* [Work required] Rewrite the material with every "series" replaced by "data set" and everything else unchanged, leaving out the pictures.

* [Plotted data images]
== == ==
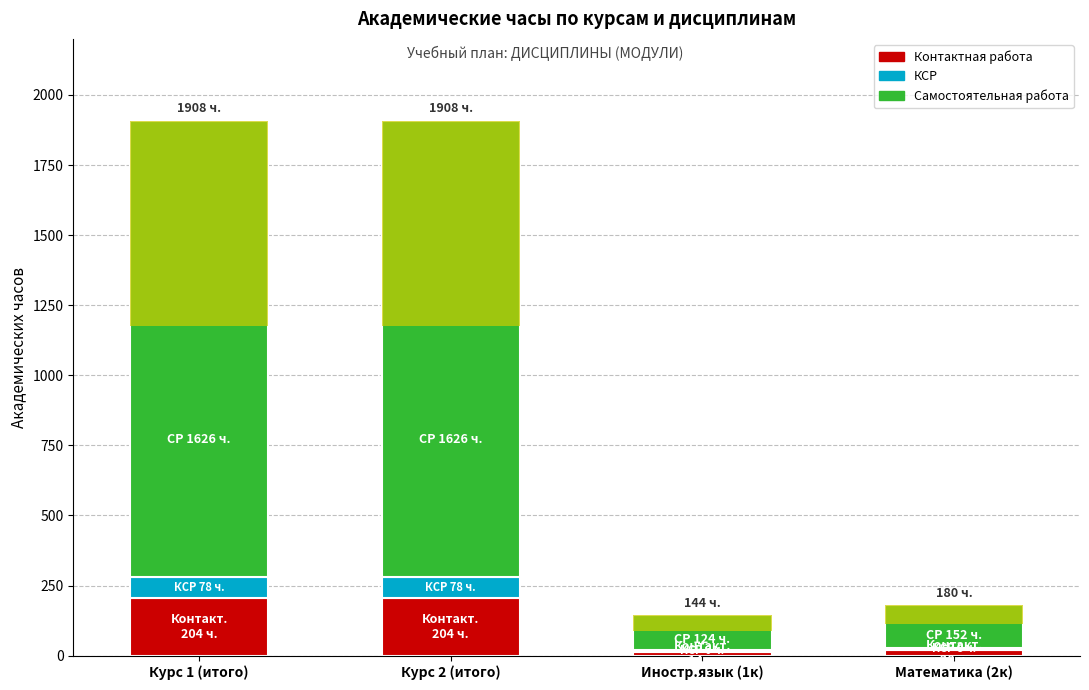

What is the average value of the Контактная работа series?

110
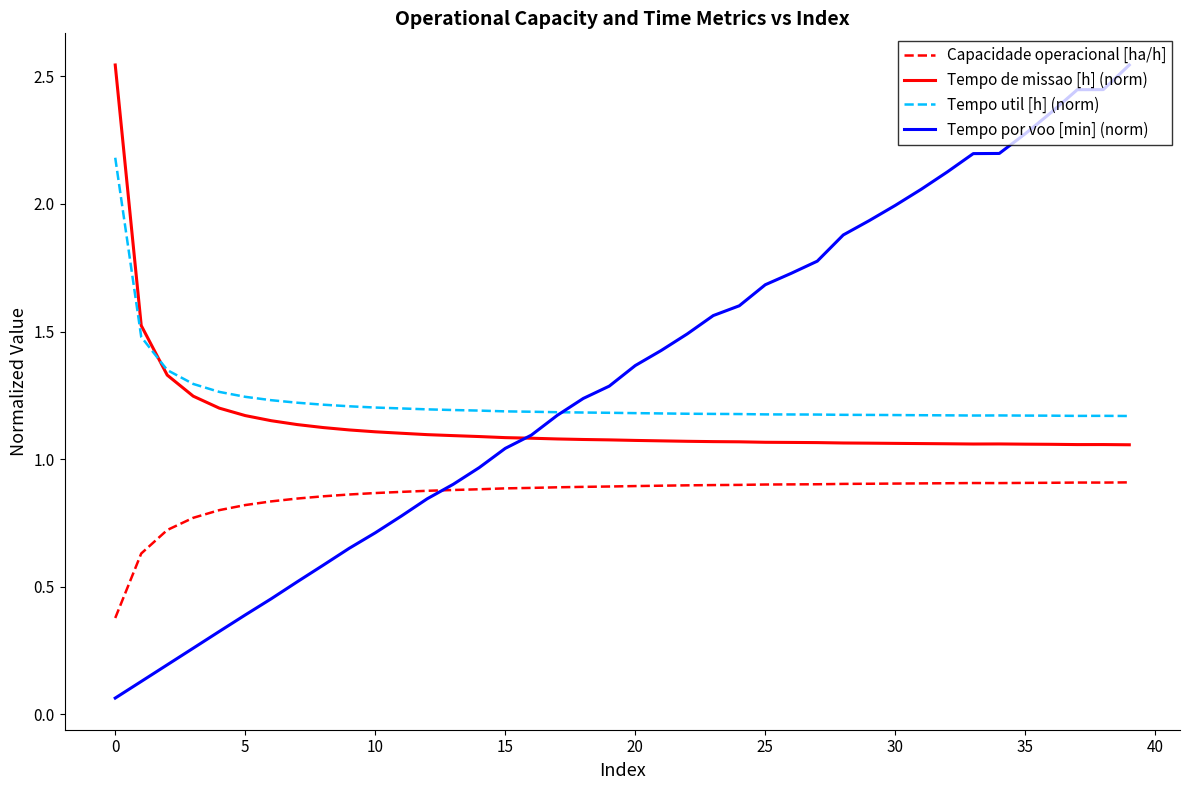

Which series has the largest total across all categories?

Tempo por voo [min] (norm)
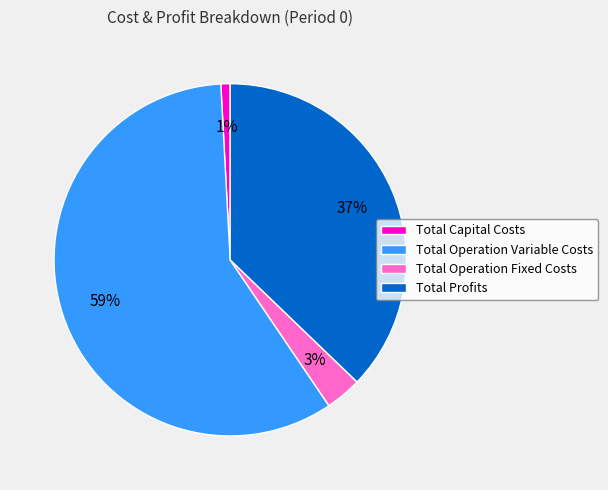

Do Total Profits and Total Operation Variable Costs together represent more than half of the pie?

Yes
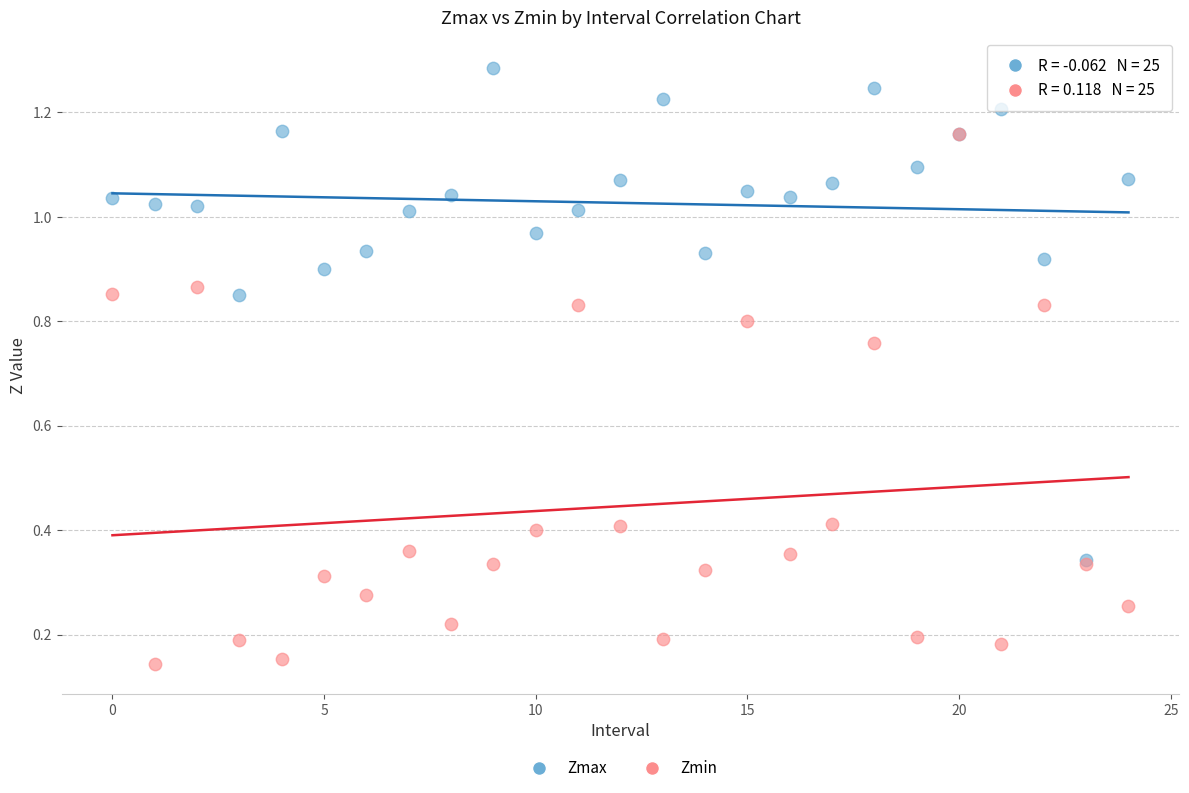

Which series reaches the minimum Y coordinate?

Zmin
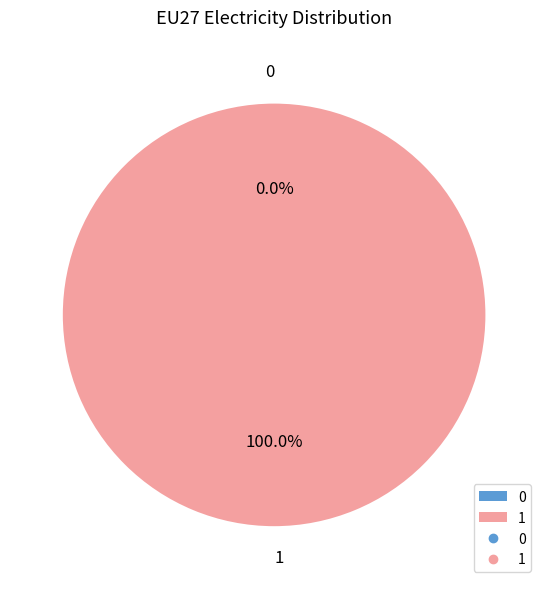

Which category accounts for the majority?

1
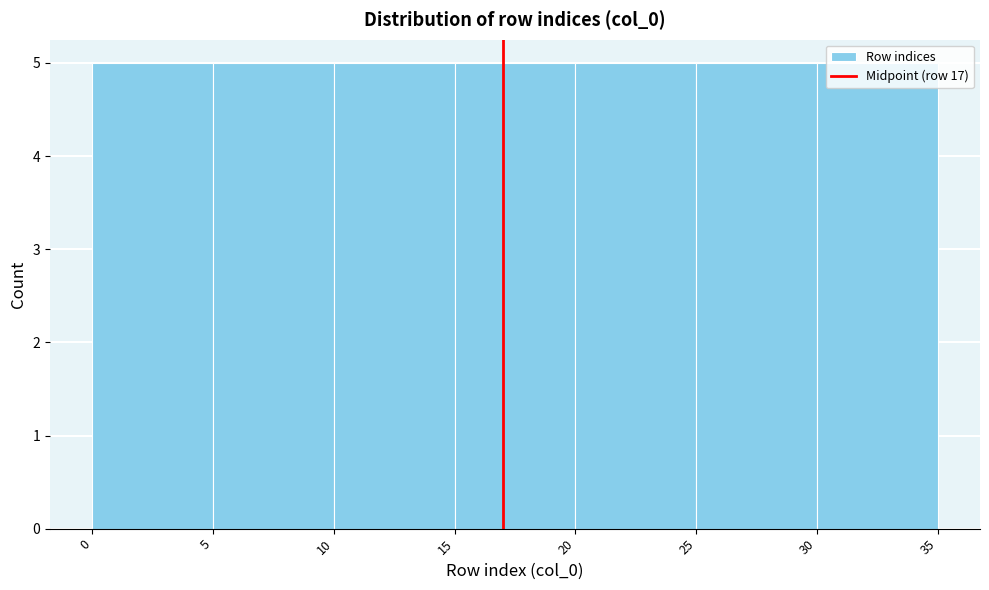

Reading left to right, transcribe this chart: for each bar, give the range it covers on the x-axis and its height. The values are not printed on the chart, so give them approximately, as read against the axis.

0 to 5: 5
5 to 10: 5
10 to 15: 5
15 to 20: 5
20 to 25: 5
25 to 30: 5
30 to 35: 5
== == ==
* [Result of this exercise]
What is the average value of the Контактная работа data set?

110

Which data set has the largest total across all categories?

Tempo por voo [min] (norm)

Do Total Profits and Total Operation Variable Costs together represent more than half of the pie?

Yes

Which data set reaches the minimum Y coordinate?

Zmin

Which category accounts for the majority?

1

Reading left to right, transcribe this chart: for each bar, give the range it covers on the x-axis and its height. The values are not printed on the chart, so give them approximately, as read against the axis.

0 to 5: 5
5 to 10: 5
10 to 15: 5
15 to 20: 5
20 to 25: 5
25 to 30: 5
30 to 35: 5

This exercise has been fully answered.